Catfishing on Catnet, by Naomi Kritzer. This is a very good near-future YA novel about a teenager and her online friends, including the AI that runs her online home. The narration switches viewpoint, mostly Steph (human) and the AI (who uses the handle CheshireCat on Catnet). Steph has never lived in the same place for long, because her mother is terrified of Steph's father finding them; the story starts as they move to yet another obscure town. A very good sequel to "Cat Pictures, Please"--the AI narrator of that story has set up the social network where payment is in cat pictures instead of money.

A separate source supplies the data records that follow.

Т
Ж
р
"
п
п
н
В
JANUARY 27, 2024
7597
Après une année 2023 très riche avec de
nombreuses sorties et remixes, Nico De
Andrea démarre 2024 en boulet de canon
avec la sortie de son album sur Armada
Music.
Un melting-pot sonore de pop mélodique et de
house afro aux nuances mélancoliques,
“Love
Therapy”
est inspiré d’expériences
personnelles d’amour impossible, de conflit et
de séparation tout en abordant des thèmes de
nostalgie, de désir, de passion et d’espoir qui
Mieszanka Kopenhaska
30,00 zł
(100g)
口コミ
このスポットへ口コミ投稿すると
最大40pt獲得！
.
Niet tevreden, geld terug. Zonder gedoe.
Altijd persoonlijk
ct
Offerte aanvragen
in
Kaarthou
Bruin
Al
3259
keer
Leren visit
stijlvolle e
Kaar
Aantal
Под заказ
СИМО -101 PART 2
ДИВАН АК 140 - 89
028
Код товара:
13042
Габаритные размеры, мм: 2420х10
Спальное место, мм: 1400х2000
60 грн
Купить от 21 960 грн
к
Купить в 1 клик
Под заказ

Wilding: Returning Nature to our Farm, by Isabella Tree. About twenty years ago, Tree and her husband gave up on conventional farming, because they were going broke. Instead, they let the hedgerows and weeds grow as they would, and slowly introduced ponies, pigs, and other livestock that seemed appropriate to the landscape. They tracked the appearance/return of locally rare, or sometimes UK-rare, animal species. Tree compares the common idea of a closed-canopy forest as the natural and/or inevitable climax ecosystem to a medieval (or earlier) mixed woodland with brambles and hedgerows, which lets new oaks establish themselves in the woods. Tree argues that ecological succession is an oversimplification if not myth.
This is definitely a case of "believe the bird, not the bird book," as various birds and insects that were considered to only live/breed in woodlands turned up in their meadows and hedgerows. Stepping back from turtle doves and individual oak trees, Tree talks about how de-canalizing the bit of river on their land reduced flooding downstream. Someone recommended this book to me, and they were right.